Evidence shows that a woman, probably Donham, identified Till to the men who later murdered him. The arrest warrant against her was publicized in 1955, but the Leflore County sheriff at the time told reporters he did not want to "bother" Donham because she was raising two young children.
Weeks after Till's body was found in a river, Donham's husband Roy Bryant and his half-brother J.W. Milam were tried for murder and acquitted by an all-white jury. Months later, both men confessed in a paid interview with Look magazine.
Now in her late 80s, Donham has not made any public comments on calls for her prosecution.
In December 2021, the US Justice Department announced the ending of its latest investigation into the lynching of Till, and no charges were brought against anyone.
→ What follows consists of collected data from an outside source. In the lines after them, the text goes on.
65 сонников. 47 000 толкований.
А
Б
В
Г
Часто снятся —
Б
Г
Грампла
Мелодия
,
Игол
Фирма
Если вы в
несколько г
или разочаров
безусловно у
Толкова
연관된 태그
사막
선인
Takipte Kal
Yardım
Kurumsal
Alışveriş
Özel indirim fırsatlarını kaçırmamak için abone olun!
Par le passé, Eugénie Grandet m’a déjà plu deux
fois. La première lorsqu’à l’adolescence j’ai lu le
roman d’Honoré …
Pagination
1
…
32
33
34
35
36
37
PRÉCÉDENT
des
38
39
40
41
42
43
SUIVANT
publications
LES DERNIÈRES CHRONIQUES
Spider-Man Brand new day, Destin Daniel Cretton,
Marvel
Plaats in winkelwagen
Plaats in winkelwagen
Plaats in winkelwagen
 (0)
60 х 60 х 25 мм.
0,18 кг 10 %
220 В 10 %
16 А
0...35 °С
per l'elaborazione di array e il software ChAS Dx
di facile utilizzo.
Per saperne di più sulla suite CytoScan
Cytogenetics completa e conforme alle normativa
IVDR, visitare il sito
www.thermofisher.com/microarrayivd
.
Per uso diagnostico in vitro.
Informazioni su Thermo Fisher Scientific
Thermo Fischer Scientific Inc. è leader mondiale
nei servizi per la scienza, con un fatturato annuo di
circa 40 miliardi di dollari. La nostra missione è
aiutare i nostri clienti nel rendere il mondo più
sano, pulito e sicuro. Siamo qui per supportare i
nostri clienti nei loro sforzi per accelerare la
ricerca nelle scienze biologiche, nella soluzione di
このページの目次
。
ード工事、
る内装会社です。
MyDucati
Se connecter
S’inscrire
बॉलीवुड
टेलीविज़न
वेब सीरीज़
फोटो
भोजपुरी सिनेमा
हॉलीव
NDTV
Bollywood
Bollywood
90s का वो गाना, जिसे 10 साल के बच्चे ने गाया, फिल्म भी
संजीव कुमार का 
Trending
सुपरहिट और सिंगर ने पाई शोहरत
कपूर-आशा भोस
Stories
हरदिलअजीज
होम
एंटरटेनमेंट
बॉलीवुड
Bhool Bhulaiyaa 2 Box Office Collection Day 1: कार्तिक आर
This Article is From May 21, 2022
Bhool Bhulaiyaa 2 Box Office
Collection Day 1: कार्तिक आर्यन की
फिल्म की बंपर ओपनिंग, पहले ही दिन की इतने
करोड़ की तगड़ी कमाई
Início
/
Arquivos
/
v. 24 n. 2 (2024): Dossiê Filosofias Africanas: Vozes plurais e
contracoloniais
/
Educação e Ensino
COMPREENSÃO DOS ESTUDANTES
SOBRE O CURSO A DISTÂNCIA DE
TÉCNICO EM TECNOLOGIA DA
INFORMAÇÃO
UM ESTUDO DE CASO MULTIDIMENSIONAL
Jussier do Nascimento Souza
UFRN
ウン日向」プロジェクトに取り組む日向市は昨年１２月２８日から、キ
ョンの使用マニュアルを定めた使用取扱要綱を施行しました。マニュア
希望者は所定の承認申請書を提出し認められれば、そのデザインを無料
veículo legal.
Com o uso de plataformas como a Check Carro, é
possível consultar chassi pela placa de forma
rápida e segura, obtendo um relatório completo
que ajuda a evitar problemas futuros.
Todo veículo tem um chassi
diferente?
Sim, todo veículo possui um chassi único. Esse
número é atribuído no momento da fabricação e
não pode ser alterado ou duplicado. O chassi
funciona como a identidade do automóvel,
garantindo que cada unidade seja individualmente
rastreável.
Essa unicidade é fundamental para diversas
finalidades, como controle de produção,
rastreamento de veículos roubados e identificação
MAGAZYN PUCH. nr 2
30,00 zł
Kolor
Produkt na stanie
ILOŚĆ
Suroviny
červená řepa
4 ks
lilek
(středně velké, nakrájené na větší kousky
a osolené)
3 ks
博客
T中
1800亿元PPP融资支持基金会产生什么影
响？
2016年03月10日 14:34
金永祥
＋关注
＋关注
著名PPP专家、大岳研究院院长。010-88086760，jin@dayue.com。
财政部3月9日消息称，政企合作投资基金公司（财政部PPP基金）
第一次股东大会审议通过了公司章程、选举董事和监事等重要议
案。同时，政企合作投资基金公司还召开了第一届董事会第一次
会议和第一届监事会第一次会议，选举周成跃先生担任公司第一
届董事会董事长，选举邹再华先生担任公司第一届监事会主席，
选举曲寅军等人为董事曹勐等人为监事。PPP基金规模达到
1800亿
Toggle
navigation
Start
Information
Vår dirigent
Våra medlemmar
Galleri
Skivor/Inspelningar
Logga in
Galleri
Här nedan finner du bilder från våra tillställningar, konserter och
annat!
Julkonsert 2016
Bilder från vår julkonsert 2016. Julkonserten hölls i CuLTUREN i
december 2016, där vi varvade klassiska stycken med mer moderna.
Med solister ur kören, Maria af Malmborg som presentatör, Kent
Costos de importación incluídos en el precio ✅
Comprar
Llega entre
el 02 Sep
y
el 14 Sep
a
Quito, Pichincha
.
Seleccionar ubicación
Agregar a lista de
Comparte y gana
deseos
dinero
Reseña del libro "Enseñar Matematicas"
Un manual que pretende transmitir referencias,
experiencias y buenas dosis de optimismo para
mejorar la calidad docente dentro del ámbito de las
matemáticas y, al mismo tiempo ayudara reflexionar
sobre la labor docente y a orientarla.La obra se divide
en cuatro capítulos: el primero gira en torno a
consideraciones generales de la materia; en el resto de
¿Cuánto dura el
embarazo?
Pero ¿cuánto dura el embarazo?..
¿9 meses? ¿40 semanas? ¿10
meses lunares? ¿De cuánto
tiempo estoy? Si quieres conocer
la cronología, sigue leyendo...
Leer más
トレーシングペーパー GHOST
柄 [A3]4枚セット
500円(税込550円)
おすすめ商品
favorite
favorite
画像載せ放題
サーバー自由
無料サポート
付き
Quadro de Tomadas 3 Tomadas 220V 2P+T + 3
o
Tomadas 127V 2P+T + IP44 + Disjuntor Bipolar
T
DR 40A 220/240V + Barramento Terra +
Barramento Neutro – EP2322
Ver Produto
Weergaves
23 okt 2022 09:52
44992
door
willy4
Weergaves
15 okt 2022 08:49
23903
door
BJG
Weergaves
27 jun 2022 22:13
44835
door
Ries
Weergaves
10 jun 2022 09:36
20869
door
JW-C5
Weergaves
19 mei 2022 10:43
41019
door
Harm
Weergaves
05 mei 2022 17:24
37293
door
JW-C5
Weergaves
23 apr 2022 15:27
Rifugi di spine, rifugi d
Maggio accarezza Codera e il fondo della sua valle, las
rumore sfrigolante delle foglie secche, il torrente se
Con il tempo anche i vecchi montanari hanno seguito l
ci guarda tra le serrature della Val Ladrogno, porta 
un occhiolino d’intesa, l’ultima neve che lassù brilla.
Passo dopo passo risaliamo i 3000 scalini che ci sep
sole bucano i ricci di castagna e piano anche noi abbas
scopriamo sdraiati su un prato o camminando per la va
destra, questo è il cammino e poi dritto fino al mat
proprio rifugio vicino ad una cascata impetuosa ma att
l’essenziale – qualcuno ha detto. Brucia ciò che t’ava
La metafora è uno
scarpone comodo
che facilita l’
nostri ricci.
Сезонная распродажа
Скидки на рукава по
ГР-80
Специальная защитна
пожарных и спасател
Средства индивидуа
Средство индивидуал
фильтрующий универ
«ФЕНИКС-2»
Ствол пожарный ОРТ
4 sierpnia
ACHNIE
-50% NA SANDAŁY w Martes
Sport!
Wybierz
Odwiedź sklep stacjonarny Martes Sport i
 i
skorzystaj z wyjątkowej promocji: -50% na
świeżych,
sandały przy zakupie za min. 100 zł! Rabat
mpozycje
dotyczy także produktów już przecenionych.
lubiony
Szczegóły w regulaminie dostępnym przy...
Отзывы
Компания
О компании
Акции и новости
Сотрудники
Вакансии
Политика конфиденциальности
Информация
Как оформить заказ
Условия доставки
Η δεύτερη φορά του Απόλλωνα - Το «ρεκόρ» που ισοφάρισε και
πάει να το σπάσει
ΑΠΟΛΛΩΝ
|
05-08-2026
After researchers found the arrest warrant last June, no new evidence was found to try to pursue a criminal case against Donham, according to the office of Mississippi Attorney General Lynn Fitch. In August, a district attorney said a Leflore County grand jury had rejected to charge Donham.
On Friday, the attorney for Till's cousin said that the South has a long history of violence cases that were only brought to justice decades later, "But for Carolyn Bryant falsely claiming to her husband that Emmett Till assaulted her Emmett would not have been murdered," Sterling's lawsuit says.
"It was Carolyn Bryant's lie that sent Roy Bryant and J.W. Milam into a rage, which resulted in the mutilation of Emmett Till's body into (an) unrecognizable condition."